Netscape Communications Corp., a subsidiary of Internet and media giant AOL Time Warner Inc., filed a lawsuit against Microsoft Corp. Tuesday, alleging that the software maker harmed Netscape with anticompetitive practices related to the Windows operating system.
The lawsuit was filed in the U.S. Federal District Court for the District of Columbia, according to a statement from Netscape. Best known for its Netscape Navigator Web browser, Netscape was acquired by America Online Inc. in 1999. AOL in turn merged with Time Warner Inc. last year.
Microsoft's illegal anticompetitive practices were confirmed in a ruling by a federal district court in June 2000 and upheld by a U.S. appeals court in June of last year. Netscape argued in its lawsuit Tuesday that those anticompetitive practices "resulted in harm to competition and antitrust injury to Netscape in particular," the company said in its statement.
One legal observer wasn't surprised by Netscape's legal move.
"The district court found that liability in connection with Microsoft's conduct was in large part directed at suppressing Netscape," said Mark Schechter, a partner at the law firm Howrey Simon Arnold & White LLP in Washington, D.C. "The court of appeals affirmed it.

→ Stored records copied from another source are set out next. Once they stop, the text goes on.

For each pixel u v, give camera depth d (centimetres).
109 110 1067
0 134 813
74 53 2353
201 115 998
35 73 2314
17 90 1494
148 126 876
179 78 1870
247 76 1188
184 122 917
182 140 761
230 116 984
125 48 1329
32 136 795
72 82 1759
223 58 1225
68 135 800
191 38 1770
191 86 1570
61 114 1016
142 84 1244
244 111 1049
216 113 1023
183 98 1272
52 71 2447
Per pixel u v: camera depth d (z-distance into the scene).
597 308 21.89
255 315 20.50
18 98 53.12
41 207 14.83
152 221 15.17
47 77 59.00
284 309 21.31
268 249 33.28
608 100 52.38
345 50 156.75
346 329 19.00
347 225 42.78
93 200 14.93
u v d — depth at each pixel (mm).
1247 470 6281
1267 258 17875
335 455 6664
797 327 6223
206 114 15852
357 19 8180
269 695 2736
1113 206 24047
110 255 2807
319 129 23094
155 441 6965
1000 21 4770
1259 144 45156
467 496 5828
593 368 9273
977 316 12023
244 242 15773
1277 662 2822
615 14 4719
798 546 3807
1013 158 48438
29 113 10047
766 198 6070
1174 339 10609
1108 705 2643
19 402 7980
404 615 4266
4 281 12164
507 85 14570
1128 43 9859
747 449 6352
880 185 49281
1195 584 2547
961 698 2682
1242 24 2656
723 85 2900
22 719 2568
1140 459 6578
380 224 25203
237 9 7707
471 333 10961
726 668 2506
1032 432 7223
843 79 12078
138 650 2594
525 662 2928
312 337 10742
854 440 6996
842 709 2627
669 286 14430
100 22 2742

It's not surprising (Netscape) would piggy back on those findings."
Microsoft declined to comment on the lawsuit in detail, but said it was disappointed at AOL's course of action. "The company has been using politics and legalese to compete against Microsoft for years. It's our feeling that this is just the next tactic in their plans," Microsoft spokesman Matt Pilla said.

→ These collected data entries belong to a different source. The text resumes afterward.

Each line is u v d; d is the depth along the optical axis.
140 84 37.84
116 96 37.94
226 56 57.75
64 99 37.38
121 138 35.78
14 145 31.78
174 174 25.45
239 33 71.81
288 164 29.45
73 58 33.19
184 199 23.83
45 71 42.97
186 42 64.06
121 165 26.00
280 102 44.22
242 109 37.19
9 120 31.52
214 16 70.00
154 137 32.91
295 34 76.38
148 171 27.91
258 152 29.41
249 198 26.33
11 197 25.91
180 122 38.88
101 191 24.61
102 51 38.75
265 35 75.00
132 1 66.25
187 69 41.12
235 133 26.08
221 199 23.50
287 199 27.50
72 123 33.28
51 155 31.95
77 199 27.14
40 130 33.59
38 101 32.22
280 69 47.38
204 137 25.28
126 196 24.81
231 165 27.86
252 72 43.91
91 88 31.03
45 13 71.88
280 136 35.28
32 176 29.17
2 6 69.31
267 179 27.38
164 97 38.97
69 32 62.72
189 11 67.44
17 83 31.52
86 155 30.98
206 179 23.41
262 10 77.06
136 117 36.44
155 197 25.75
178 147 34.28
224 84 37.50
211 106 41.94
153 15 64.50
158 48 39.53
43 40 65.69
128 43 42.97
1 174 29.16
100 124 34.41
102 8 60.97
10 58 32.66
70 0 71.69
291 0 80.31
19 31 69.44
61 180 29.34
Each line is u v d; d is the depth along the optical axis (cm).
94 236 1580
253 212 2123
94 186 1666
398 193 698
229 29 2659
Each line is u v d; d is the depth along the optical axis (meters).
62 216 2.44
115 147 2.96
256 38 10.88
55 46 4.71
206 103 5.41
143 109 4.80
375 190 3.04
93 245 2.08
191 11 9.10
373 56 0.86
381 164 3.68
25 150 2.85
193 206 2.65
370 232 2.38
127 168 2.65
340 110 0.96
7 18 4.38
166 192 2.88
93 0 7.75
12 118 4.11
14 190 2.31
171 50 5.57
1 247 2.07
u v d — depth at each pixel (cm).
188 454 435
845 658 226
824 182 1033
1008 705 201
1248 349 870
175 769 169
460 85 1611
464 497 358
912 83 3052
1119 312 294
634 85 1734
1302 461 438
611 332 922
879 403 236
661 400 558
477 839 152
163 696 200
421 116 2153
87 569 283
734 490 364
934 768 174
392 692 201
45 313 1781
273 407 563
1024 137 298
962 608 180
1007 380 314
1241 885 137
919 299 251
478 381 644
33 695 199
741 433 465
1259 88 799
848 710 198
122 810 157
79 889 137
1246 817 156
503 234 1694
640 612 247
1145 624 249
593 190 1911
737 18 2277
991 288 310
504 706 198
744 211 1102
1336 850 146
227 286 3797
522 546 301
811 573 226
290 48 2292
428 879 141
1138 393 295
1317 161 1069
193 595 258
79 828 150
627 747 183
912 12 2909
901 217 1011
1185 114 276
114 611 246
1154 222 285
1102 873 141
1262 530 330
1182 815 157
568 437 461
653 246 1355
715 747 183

The lawsuit is similar to the U.S. government's federal antitrust case against Microsoft, Netscape said. That case centered on a claim that Microsoft abused its monopoly power by cutting deals with PC manufacturers that ultimately hindered sales of Netscape Navigator. The U.S. Department of Justice and nine state attorneys general have reached a tentative settlement in the federal case, but nine other states and the District of Columbia have refused to sign off on the deal and continue to pursue legal action against Microsoft.
Netscape is seeking an injunction against Microsoft and an award of "treble damages," a type of award given in a private antitrust case that would be equal to three times any damages set by a court. The value of the damages and any Microsoft products that might be enjoined from shipping as a result of the suit would be determined by a federal judge, the company said.
The injunction Netscape is seeking resembles a settlement offer submitted in December by the nine states that have yet to agree on settlement terms with Microsoft. That offer included restrictions on how Microsoft would be able to sell Windows to consumers and PC makers.
The aims of Netscape's lawsuit are "entirely consistent" with the efforts of the nine states that have yet to settle, Randall J. Boe, general counsel to America Online, said in the statement.
The lawsuit includes seven counts alleging that Microsoft used illegal anticompetitive behavior to harm Netscape. The alleged pattern of behavior started in 1995, when Microsoft began promoting its own Internet Explorer browser in a way that Netscape argues was detrimental to its own product.
Rulings handed down against Microsoft in the federal antitrust case provide its competitors with ripe opportunities to file private antitrust suits against the software maker, said Emmett Stanton, an attorney with the law firm Fenwick & West LLP who has closely followed Microsoft's antitrust woes.
"Netscape was the clearest target of the actions that the court found illegal," Stanton said. "Many of us have been speculating since the court of appeals (affirmed the lower court ruling) that the potential private plaintiffs would have a much easier time bringing their private lawsuits."
Observers have suggested that Sun Microsystems Inc. might also be in a position to benefit from the federal rulings against Microsoft. The district court cited Microsoft's opposition to Sun's Java programming language in its criticism of the company. However, Netscape is in a better position than Sun to argue that it has been harmed, said Tom Bittman, vice president and research director with Gartner Inc.
"I don't think there are really that many (companies) that can take advantage of the rulings" Bittman said. "This is the big one."
Netscape has the upper hand in its private antitrust suit because past court rulings against Microsoft have already established that it violated antitrust laws, Stanton said. What will be difficult to determine is what damages should be awarded as a result of Microsoft's anticompetitive behavior, he said.
"The question is going to be proving what monetary loss Netscape sustained," Bittman said.